She wants Andy Warhol to produce her second-most- interesting work, the play Up Your Ass, an equally Y-chromosome- bashing piece of art. The only scene from this play we hear rehearsed involves a woman looking for a "yellow turd" for dinner. Her in-road to Warhol is a she-male friend who has long since forsaken his testosterone in favor of wigs and makeup. Taylor doesn't cut this guy up because she doesn't consider him a real man, and I doubt very few males would disagree with her.

Taylor leaves the play with Warhol, who reads it aloud with a few ladyfriends who find the work of the "dyke" repulsive. Warhol doesn't want any part of this play either, but keeps in touch with Taylor anyway because she has this cool hippie vibe about her (everybody did back then). Meanwhile, Taylor keeps trying to sell copies of her manifesto on the street and soon signs a contract with a publisher to write a novel.

Some of the scenes in I SHOT ANDY WARHOL are slow and dragged out, kind of like the trippy hippie experiences that influenced Taylor to try to kill Warhol. Ironically, Warhol and his open-minded self provided many of these drug-induced ideas that eventually pushed Taylor over the edge, convincing her that Warhol and her publisher were conspiring to oppress her life-changing works.

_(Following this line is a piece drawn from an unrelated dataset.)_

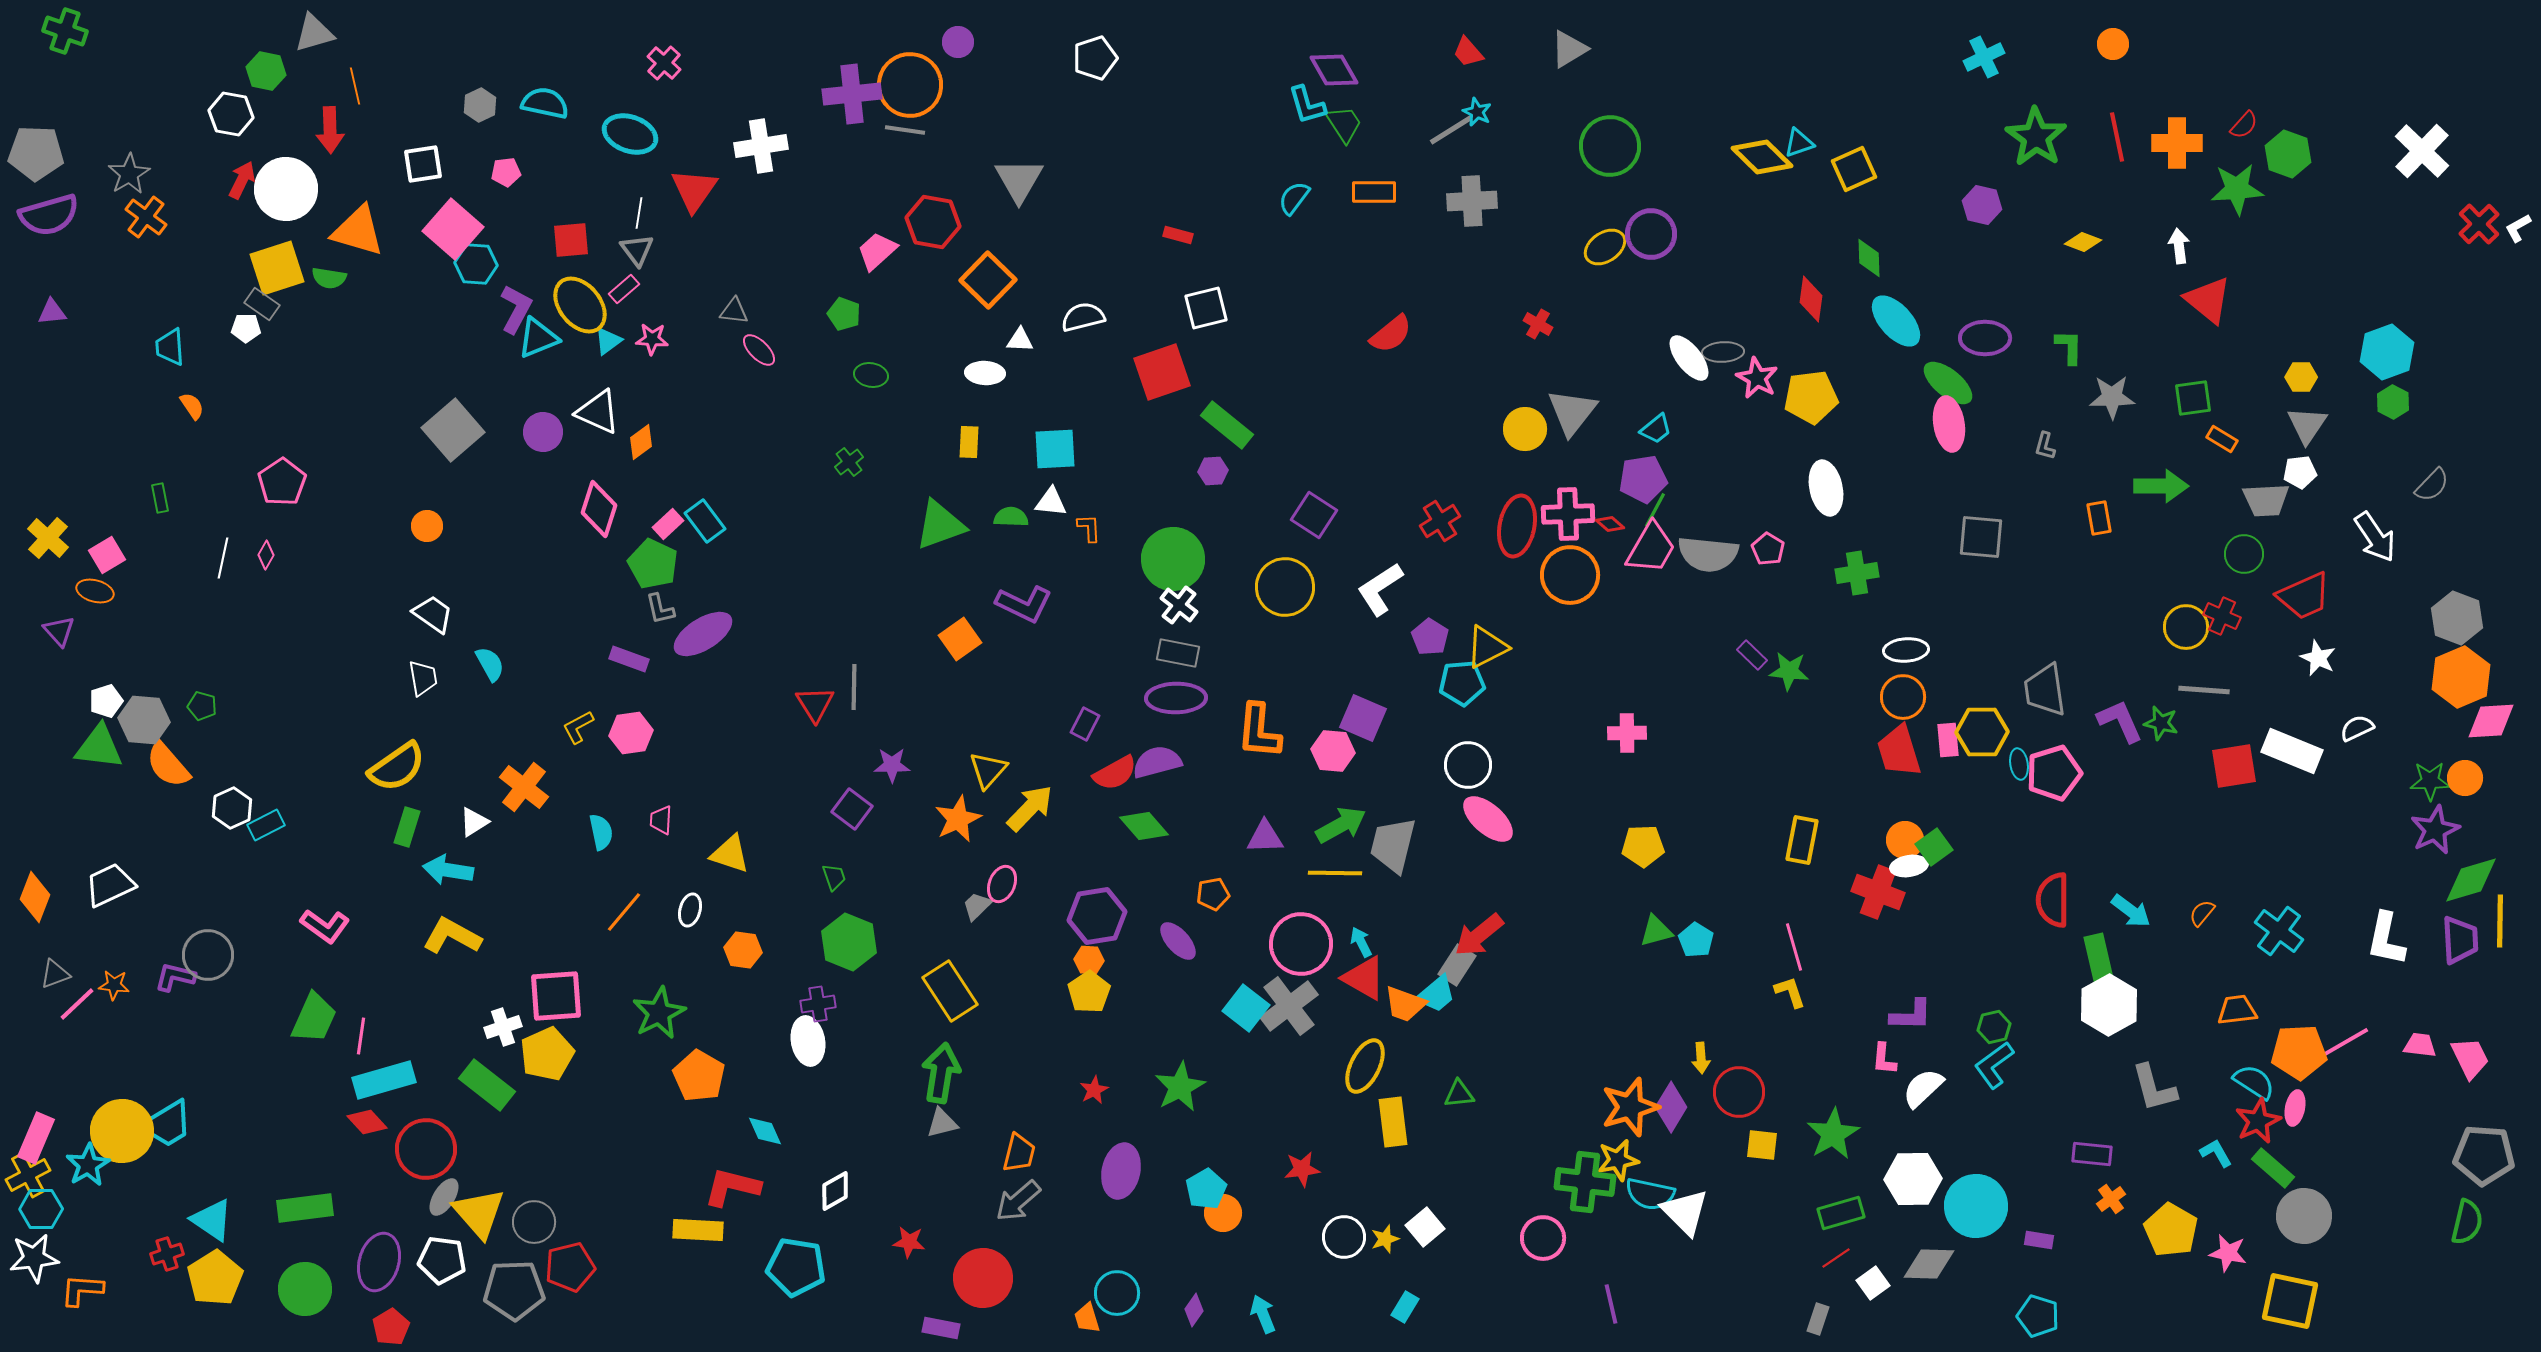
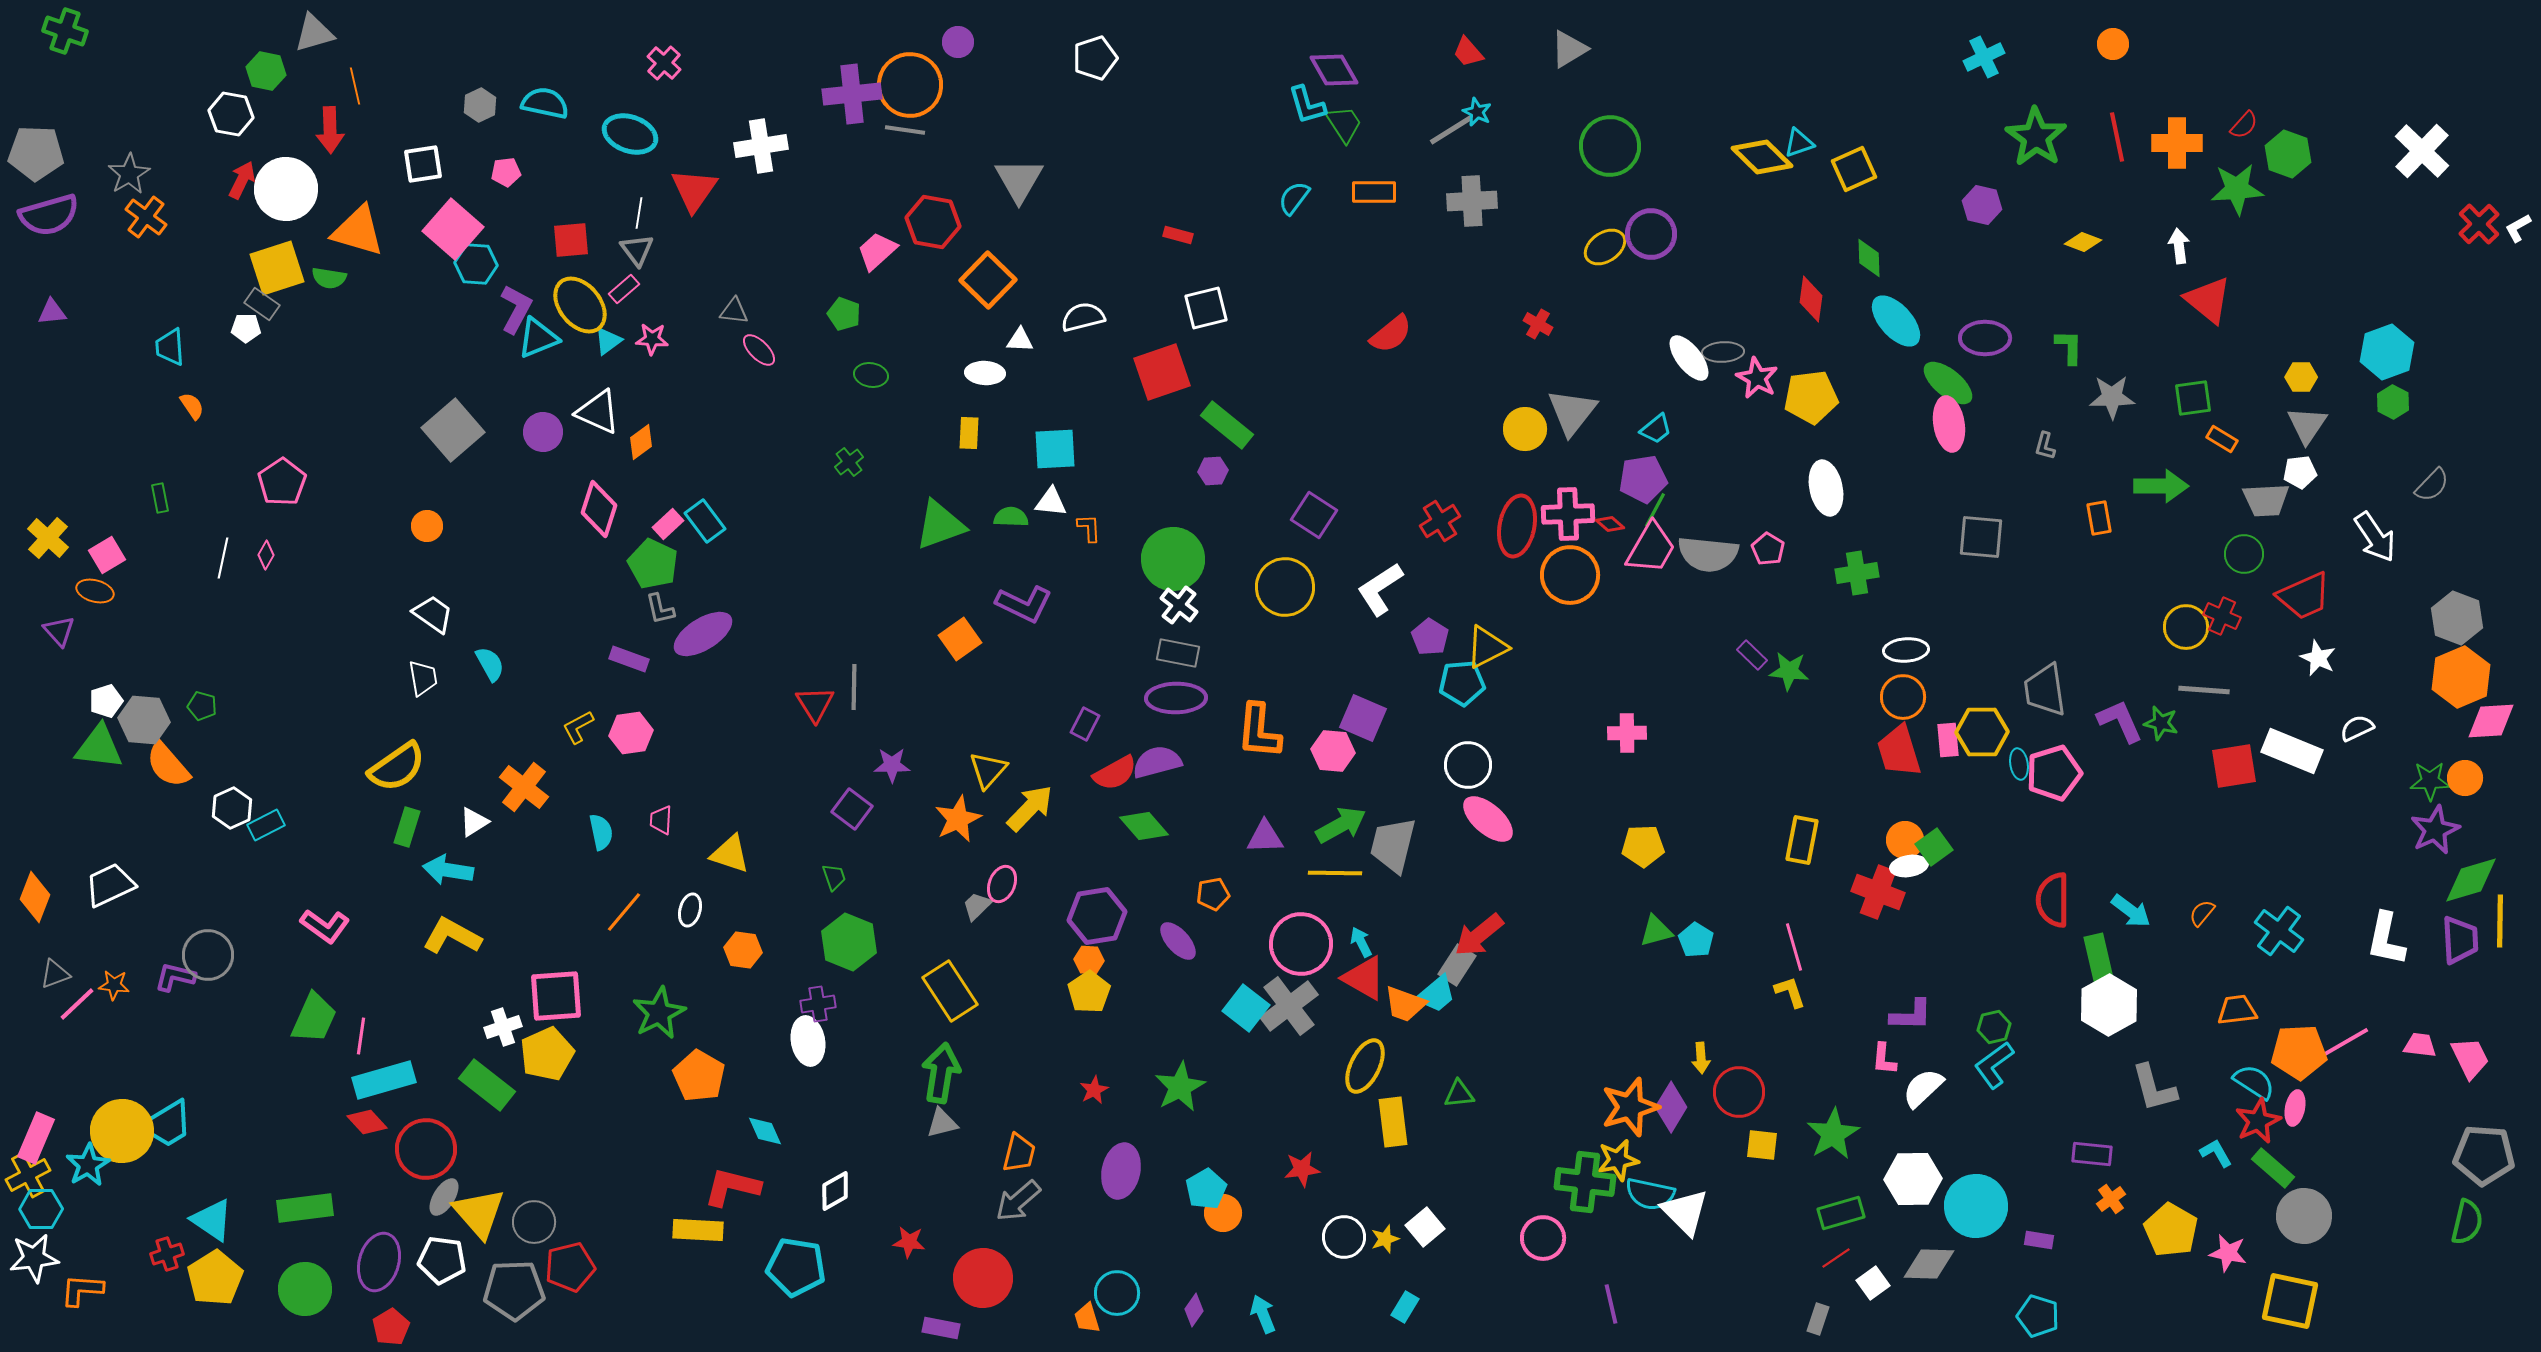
yellow rectangle at (969, 442): moved 9 px up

Taylor's character is the very definition of mental illness, but still has a lot of interesting and / or amusing observations about society. A lot of the scenes that aren't even relevant to the Warhol plot are the most intriguing in the film. She relates one story toward the beginning of a man who paid her to walk on his chest in golf shoes for his own sexual gratification. It's a strange world. Even stranger, I still have scars on my chest from that.